Hello guys, I'm very happy to be heard. I have a s...
# prefect-server
a
Hello guys, I'm very happy to be heard. I have a simple question: does Prefect run on Spark Cluster? Because I didn't find that in a clear explanation and all the documentation is oriented Dask oriented. Can someone explain this to me? Thanks
n
Hi @Ana - since you posted this in the #prefect-server channel I'll assume you're talking about deploying the Server application to a Spark Cluster, is that correct?
👍 1
a
Yes, totally!
n
Got it! Ok so this is possible but it's not something we explicitly support. I think the most analogous deployment I've seen from the community has been the helm chart developed by @Shaun Cutts here: https://github.com/PrefectHQ/server/pull/57
👍 1
a
Thanks for the answer. So, to confirm: Prefect is more Dask oriented and doesn't support Spark cluster, right? 🙂
n
@Ana I think your use case is different than I was imagining; can you help me understand what you’re trying to accomplish?
a
OK, I'll clarify my question: Can I use Prefect to orchestrate Spark jobs on the Spark cluster?
n
Yes! You definitely can do that; while we don’t have a SparkExecutor or anything, it’s definitely possible to write a flow that spins up a spark cluster, submits jobs to it, and then tears it down.
👍 1
a
Great!! Can you share any documentation on this or a user case? I didn't find any documentation on this except on using the databricks API
Hello @nicholas ! Do you have any information about my last question?
n
Hi @Ana, apologies for the delay as I was out of the office on Friday. I don't think there's any strict documentation on this but I know it's been discussed before in the community channel; because of the modular nature of Prefect tasks, anything you could do with a normal Python script you can do with a Prefect task.

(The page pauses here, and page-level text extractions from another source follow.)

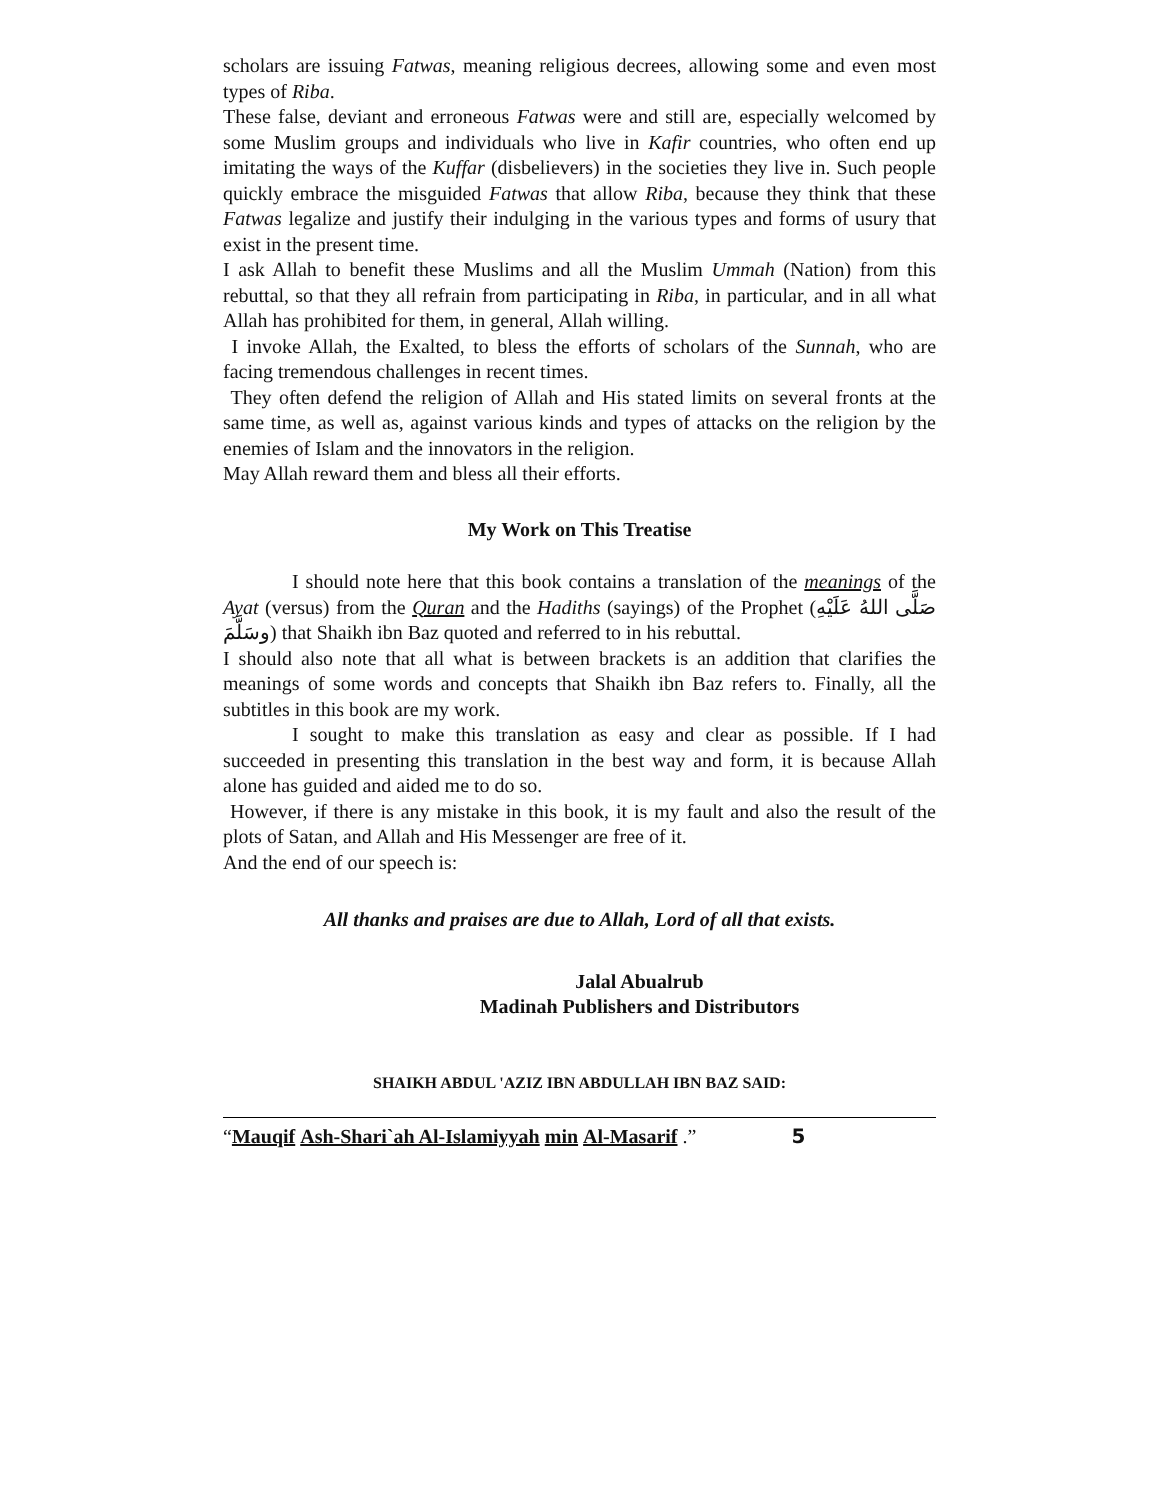scholars are issuing Fatwas, meaning religious decrees, allowing some and even most types of Riba.
These false, deviant and erroneous Fatwas were and still are, especially welcomed by some Muslim groups and individuals who live in Kafir countries, who often end up imitating the ways of the Kuffar (disbelievers) in the societies they live in. Such people quickly embrace the misguided Fatwas that allow Riba, because they think that these Fatwas legalize and justify their indulging in the various types and forms of usury that exist in the present time.
I ask Allah to benefit these Muslims and all the Muslim Ummah (Nation) from this rebuttal, so that they all refrain from participating in Riba, in particular, and in all what Allah has prohibited for them, in general, Allah willing.
I invoke Allah, the Exalted, to bless the efforts of scholars of the Sunnah, who are facing tremendous challenges in recent times.
They often defend the religion of Allah and His stated limits on several fronts at the same time, as well as, against various kinds and types of attacks on the religion by the enemies of Islam and the innovators in the religion.
May Allah reward them and bless all their efforts.
My Work on This Treatise
I should note here that this book contains a translation of the meanings of the Ayat (versus) from the Quran and the Hadiths (sayings) of the Prophet (صَلَّى اللهُ عَلَيْهِ وسَلَّمَ) that Shaikh ibn Baz quoted and referred to in his rebuttal.
I should also note that all what is between brackets is an addition that clarifies the meanings of some words and concepts that Shaikh ibn Baz refers to. Finally, all the subtitles in this book are my work.
I sought to make this translation as easy and clear as possible. If I had succeeded in presenting this translation in the best way and form, it is because Allah alone has guided and aided me to do so.
However, if there is any mistake in this book, it is my fault and also the result of the plots of Satan, and Allah and His Messenger are free of it.
And the end of our speech is:
All thanks and praises are due to Allah, Lord of all that exists.
Jalal Abualrub
Madinah Publishers and Distributors
SHAIKH ABDUL 'AZIZ IBN ABDULLAH IBN BAZ SAID:
“Mauqif Ash-Shari`ah Al-Islamiyyah min Al-Masarif .” 5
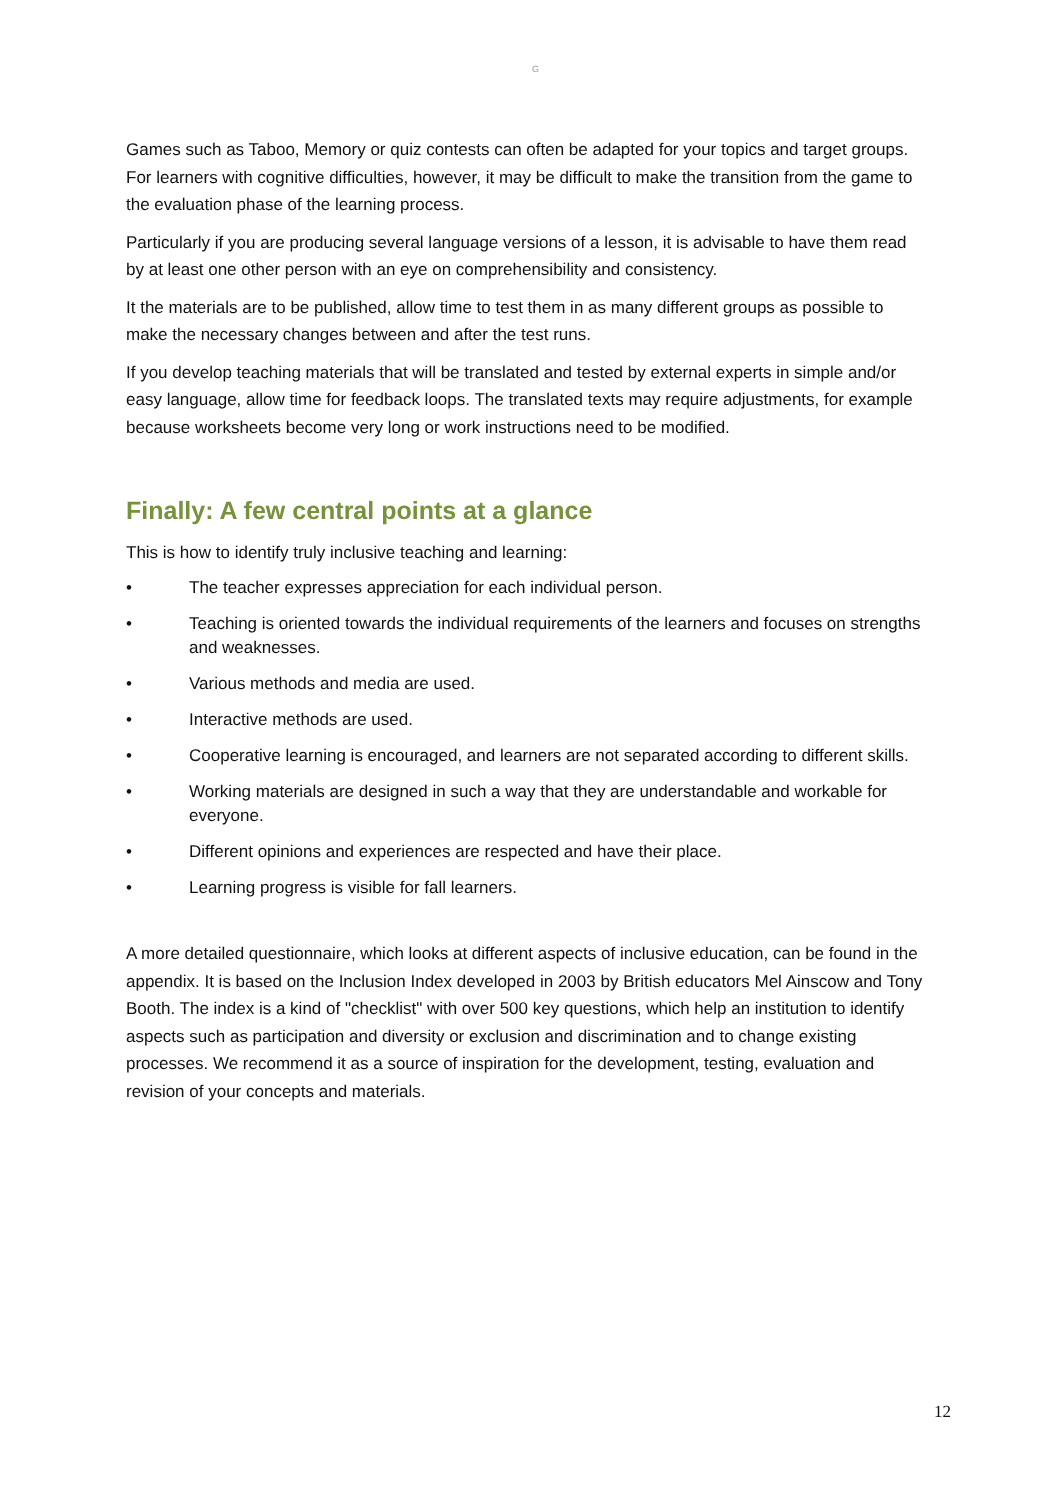G
Games such as Taboo, Memory or quiz contests can often be adapted for your topics and target groups. For learners with cognitive difficulties, however, it may be difficult to make the transition from the game to the evaluation phase of the learning process.
Particularly if you are producing several language versions of a lesson, it is advisable to have them read by at least one other person with an eye on comprehensibility and consistency.
It the materials are to be published, allow time to test them in as many different groups as possible to make the necessary changes between and after the test runs.
If you develop teaching materials that will be translated and tested by external experts in simple and/or easy language, allow time for feedback loops. The translated texts may require adjustments, for example because worksheets become very long or work instructions need to be modified.
Finally: A few central points at a glance
This is how to identify truly inclusive teaching and learning:
• The teacher expresses appreciation for each individual person.
• Teaching is oriented towards the individual requirements of the learners and focuses on strengths and weaknesses.
• Various methods and media are used.
• Interactive methods are used.
• Cooperative learning is encouraged, and learners are not separated according to different skills.
• Working materials are designed in such a way that they are understandable and workable for everyone.
• Different opinions and experiences are respected and have their place.
• Learning progress is visible for fall learners.
A more detailed questionnaire, which looks at different aspects of inclusive education, can be found in the appendix. It is based on the Inclusion Index developed in 2003 by British educators Mel Ainscow and Tony Booth. The index is a kind of "checklist" with over 500 key questions, which help an institution to identify aspects such as participation and diversity or exclusion and discrimination and to change existing processes. We recommend it as a source of inspiration for the development, testing, evaluation and revision of your concepts and materials.
12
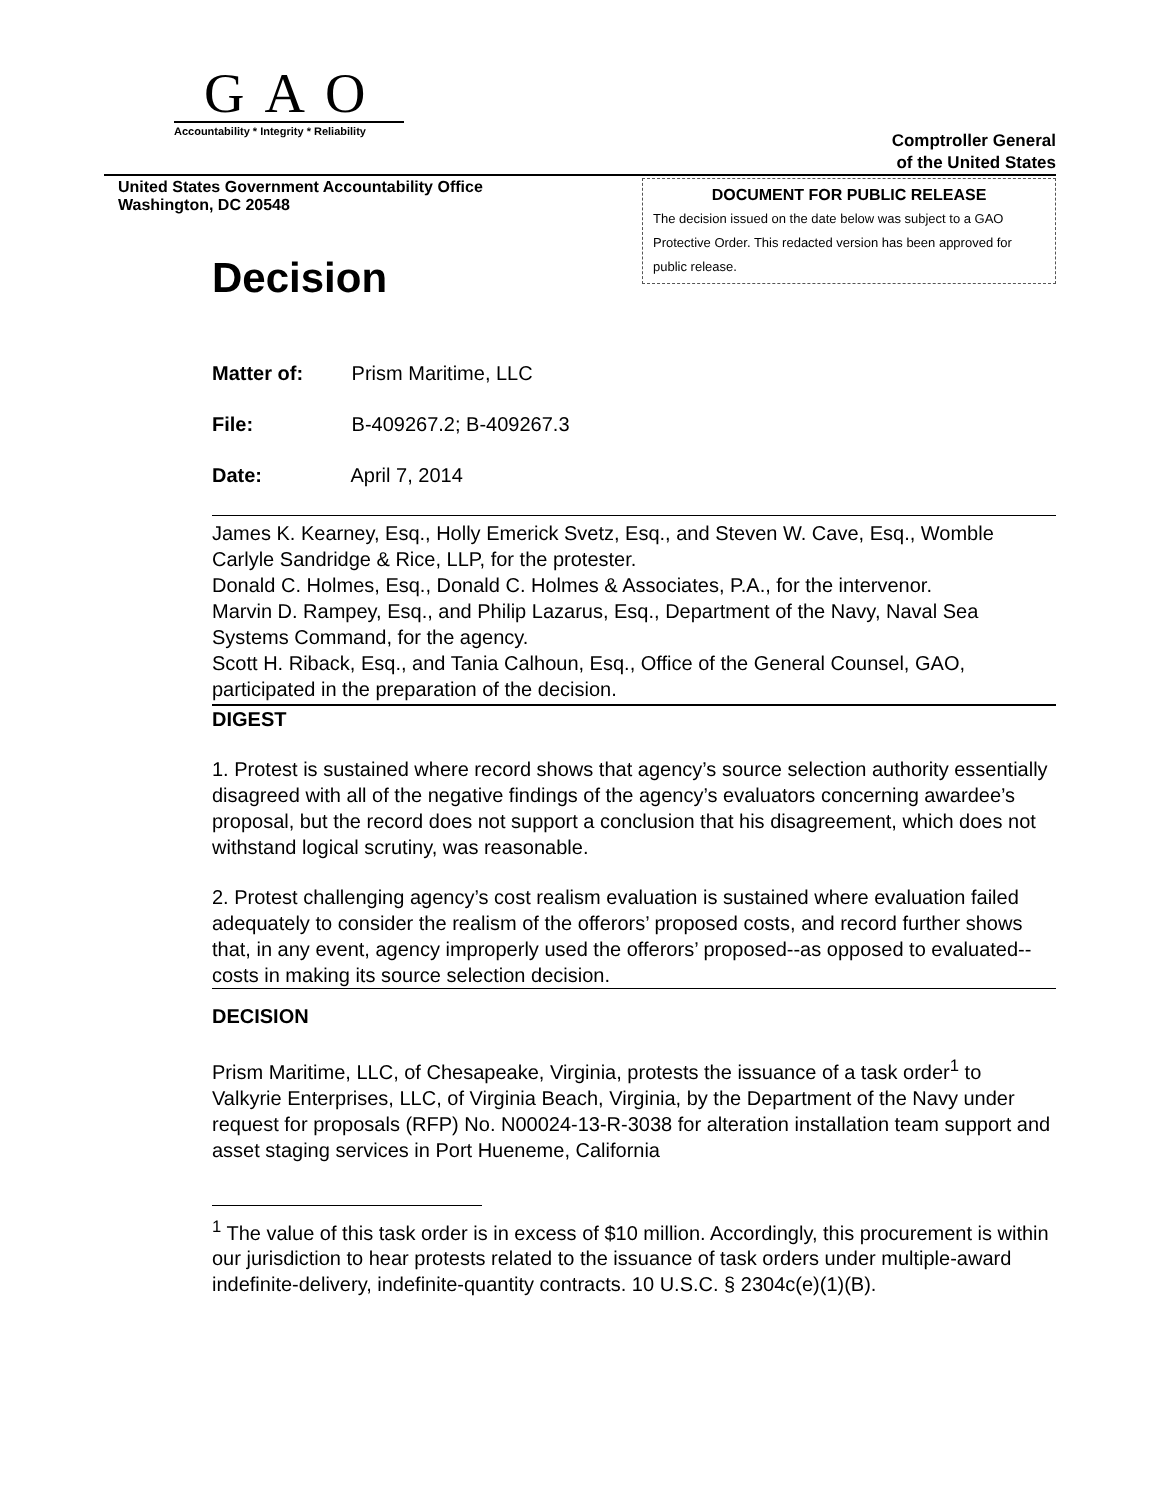GAO
Accountability * Integrity * Reliability
Comptroller General
of the United States
United States Government Accountability Office
Washington, DC 20548
DOCUMENT FOR PUBLIC RELEASE
The decision issued on the date below was subject to a GAO Protective Order. This redacted version has been approved for public release.
Decision
Matter of: Prism Maritime, LLC
File: B-409267.2; B-409267.3
Date: April 7, 2014
James K. Kearney, Esq., Holly Emerick Svetz, Esq., and Steven W. Cave, Esq., Womble Carlyle Sandridge & Rice, LLP, for the protester.
Donald C. Holmes, Esq., Donald C. Holmes & Associates, P.A., for the intervenor.
Marvin D. Rampey, Esq., and Philip Lazarus, Esq., Department of the Navy, Naval Sea Systems Command, for the agency.
Scott H. Riback, Esq., and Tania Calhoun, Esq., Office of the General Counsel, GAO, participated in the preparation of the decision.
DIGEST
1. Protest is sustained where record shows that agency’s source selection authority essentially disagreed with all of the negative findings of the agency’s evaluators concerning awardee’s proposal, but the record does not support a conclusion that his disagreement, which does not withstand logical scrutiny, was reasonable.
2. Protest challenging agency’s cost realism evaluation is sustained where evaluation failed adequately to consider the realism of the offerors’ proposed costs, and record further shows that, in any event, agency improperly used the offerors’ proposed--as opposed to evaluated--costs in making its source selection decision.
DECISION
Prism Maritime, LLC, of Chesapeake, Virginia, protests the issuance of a task order<sup>1</sup> to Valkyrie Enterprises, LLC, of Virginia Beach, Virginia, by the Department of the Navy under request for proposals (RFP) No. N00024-13-R-3038 for alteration installation team support and asset staging services in Port Hueneme, California
<sup>1</sup> The value of this task order is in excess of $10 million. Accordingly, this procurement is within our jurisdiction to hear protests related to the issuance of task orders under multiple-award indefinite-delivery, indefinite-quantity contracts. 10 U.S.C. § 2304c(e)(1)(B).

This includes things like interacting with an API or OS
👍 1
j
does Prefect run on Spark Cluster
Hi @Ana, to clarify are you asking if you can run Prefect on top of Spark clusters, or are you asking if you can run Prefect on a Hadoop/YARN cluster that you normally use for running spark jobs (some people conflate the two). If the latter, the answer is definitely yes (Dask can run fine on a Hadoop/YARN cluster using https://yarn.dask.org). We could improve our integration here further by writing an Agent (https://docs.prefect.io/orchestration/agents/overview.html) for running Prefect flow runs on the cluster as well, but that work hasn't been done yet.
👍 1
a
Hi @Jim Crist-Harif, thank you for the answer. My question is to run Prefect Orchestration on Spark cluster (not hadoop/yarn). I can't see any documentation on this and this make me feel uncomfortable in using Prefect.
Hi @nicholas, thanks for the answer. I know I can write Python script in Prefect, but I need to see a user case or any documentation to answer this question. Can you provide that?